C'est précisément ce décalage qui inquiète les marchés du crédit. Sur la dernière décennie, les fonds de dette privée ont massivement financé des LBO de sociétés SaaS à des multiples de 10 à 15 fois le chiffre d'affaires. L'encours total de prêts directs aux sociétés de logiciels a atteint près de 570 milliards de dollars fin 2025 selon la Fed, contre moins de 50 milliards en 2017. Quand les multiples de valorisation s'effondrent à 4 à 5 fois, la valeur du collatéral est mécaniquement divisée par deux et plus de 46 milliards de dollars de dette tech s'échangent déjà en territoire distressed. Dernier signal en date : une enquête du procureur fédéral de Manhattan vise BlackRock TCP Capital sur ses méthodes de valorisation d'actifs et l'usage possible de clauses pay-in-kind, permettant aux emprunteurs de rembourser en dette additionnelle plutôt qu'en cash. Un problème qui, vraisemblablement, dépasse largement ce seul cas.


3. La bifurcation : données propriétaires contre couche applicative pure

Tous les éditeurs SaaS ne sont pas logés à la même enseigne. Une étude récente de Lazard identifie une grande bifurcation : d'un côté les éditeurs ancrés sur des données propriétaires profondes, des processus métier complexes et une base client captive ; de l'autre les pure-players bâtis sur des API publiques, dont le taux d'attrition dépasse 35 % et dont 80 % pourraient disparaître d'ici 2028. Les acteurs traditionnels disposent d'atouts que leurs nouveaux concurrents sous-estiment souvent : maîtrise des processus, réseau de distribution établi, et surtout des années de données propriétaires qu'aucun agent générique ne peut répliquer du jour au lendemain.
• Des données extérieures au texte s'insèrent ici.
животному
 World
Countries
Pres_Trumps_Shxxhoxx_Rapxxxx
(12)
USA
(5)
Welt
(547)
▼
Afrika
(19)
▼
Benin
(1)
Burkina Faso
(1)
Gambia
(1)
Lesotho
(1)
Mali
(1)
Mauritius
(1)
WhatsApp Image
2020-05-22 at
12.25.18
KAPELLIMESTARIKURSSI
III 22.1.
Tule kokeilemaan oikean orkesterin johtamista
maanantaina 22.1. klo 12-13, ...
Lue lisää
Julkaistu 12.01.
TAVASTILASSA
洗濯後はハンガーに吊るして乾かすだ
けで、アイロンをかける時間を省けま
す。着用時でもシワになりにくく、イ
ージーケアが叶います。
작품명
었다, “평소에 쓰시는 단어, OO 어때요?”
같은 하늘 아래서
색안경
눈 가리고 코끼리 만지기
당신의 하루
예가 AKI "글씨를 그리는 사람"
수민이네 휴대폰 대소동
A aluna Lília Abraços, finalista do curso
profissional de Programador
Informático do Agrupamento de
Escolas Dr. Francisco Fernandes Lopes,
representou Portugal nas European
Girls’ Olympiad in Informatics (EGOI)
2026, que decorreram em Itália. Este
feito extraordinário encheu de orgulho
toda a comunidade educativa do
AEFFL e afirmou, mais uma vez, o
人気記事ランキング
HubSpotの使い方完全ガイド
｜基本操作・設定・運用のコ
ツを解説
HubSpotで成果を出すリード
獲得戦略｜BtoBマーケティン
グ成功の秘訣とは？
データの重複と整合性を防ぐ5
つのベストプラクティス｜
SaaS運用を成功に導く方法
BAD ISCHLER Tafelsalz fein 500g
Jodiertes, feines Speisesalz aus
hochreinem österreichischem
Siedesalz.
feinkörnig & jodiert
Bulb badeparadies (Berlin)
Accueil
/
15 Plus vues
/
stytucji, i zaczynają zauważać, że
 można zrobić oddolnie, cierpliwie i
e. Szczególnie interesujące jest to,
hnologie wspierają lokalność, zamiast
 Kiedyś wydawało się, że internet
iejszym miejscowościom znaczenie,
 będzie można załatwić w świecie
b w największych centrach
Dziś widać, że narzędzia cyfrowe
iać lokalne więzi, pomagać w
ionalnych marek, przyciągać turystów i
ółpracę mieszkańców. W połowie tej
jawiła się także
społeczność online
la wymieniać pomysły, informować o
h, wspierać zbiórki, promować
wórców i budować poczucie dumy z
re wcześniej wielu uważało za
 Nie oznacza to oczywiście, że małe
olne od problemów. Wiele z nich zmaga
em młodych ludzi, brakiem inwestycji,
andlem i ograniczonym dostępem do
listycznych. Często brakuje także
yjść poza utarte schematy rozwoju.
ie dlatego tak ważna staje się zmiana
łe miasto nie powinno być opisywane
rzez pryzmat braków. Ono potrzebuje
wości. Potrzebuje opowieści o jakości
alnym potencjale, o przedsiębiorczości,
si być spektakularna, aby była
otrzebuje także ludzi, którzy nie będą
4. Le paradoxe Sidetrade et l'opportunité small caps

Cette confusion entre les modèles se lit directement sur les small caps françaises. Sidetrade, spécialiste de l'optimisation du cycle order-to-cash, en est l'illustration la plus frappante. L'action a perdu 42 % depuis son pic de 282 € atteint en juin 2025, pour s'échanger à 164 € au 15 mai 2026, soit 31 % de recul sur un an. Dans le même temps, la société affiche au premier trimestre 2026 une croissance de son chiffre d'affaires de 21 %, des prises de commandes en hausse de 34 %, une marge de free cash-flow à 15 % et une trésorerie nette de 30 millions d'euros. Le marché punit le label, pas les fondamentaux.

C'est là que réside l'opportunité pour l'investisseur en small caps tech. L'indice MSCI France Small Cap se traite à 10 fois les bénéfices attendus pour 2027, contre 15 fois pour le MSCI France, une décote historique. Dans cet univers, la grille de lecture a changé : la question n'est plus de savoir si un éditeur est en SaaS, mais si ses données sont propriétaires, si son churn est inférieur à 10 % et si son NRR dépasse 110 %. Ces trois critères dessinent désormais la frontière entre les survivants et les victimes de la SaaSpocalypse.